[179] Hoped and unhoped, anciently meant only expected and unexpected. Puttenham, in his "Art of English Poesie," 1589, mentions the Tanner of Tamworth, who, in his broad dialect, said to King Edward, upon discovering his rank, and remembering the familiarities he had used with him while in disguise; "I hope I shall be hanged to-morrow," for "I fear me I shall be hanged." The use of the verb hope, was therefore limited to its present sense, even in Queen Elizabeth's time. But Dryden, in translating an old poet, used some latitude in employing ancient language.
[180] There may be room to suspect, that the line should run,
A court of coblers, and a mob of kings;
as better expressing the confusion of ideas incident to dreaming.
[181] Kenelm, son of Kenulph, king of Mercia, was murdered at the age of seven years by his sister Quendreda, and accounted a martyr.
[182] This vision Chaucer found, not in Homer, but in Dares Phrygius. Shakespeare alludes to it:
——Come, Hector, come, go back,
Thy wife hath dreamed.——
[183] In principio refers to the beginning of Saint John's Gospel.

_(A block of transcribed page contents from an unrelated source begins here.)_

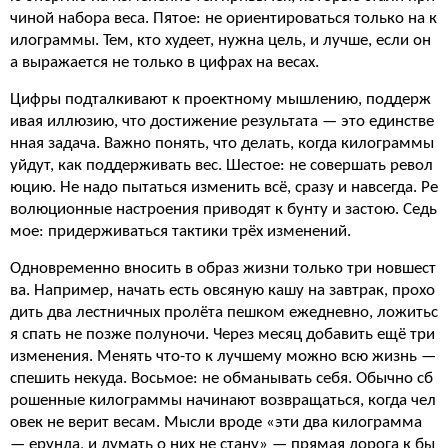
чиной набора веса. Пятое: не ориентироваться только на к
илограммы. Тем, кто худеет, нужна цель, и лучше, если он
а выражается не только в цифрах на весах.
Цифры подталкивают к проектному мышлению, поддерж
ивая иллюзию, что достижение результата — это единстве
нная задача. Важно понять, что делать, когда килограммы
уйдут, как поддерживать вес. Шестое: не совершать револ
юцию. Не надо пытаться изменить всё, сразу и навсегда. Ре
волюционные настроения приводят к бунту и застою. Седь
мое: придерживаться тактики трёх изменений.
Одновременно вносить в образ жизни только три новшест
ва. Например, начать есть овсяную кашу на завтрак, прохо
дить два лестничных пролёта пешком ежедневно, ложитьс
я спать не позже полуночи. Через месяц добавить ещё три
изменения. Менять что-то к лучшему можно всю жизнь —
спешить некуда. Восьмое: не обманывать себя. Обычно сб
рошенные килограммы начинают возвращаться, когда чел
овек не верит весам. Мысли вроде «эти два килограмма
— ерунда, и думать о них не стану» — прямая дорога к бы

[184] Taken from a fabulous conversation between the Emperor Adrian and the philosopher Secundus, reported by Vincent de Beauvais, Spec. Hist. Quid est Mulier? Hominis confusio; in saturabilis bestia, &c. The Cock's polite version is very ludicrous.
[185] Indulging, as usual, his political antipathies, Dryden fails not to make the fox a Puritan.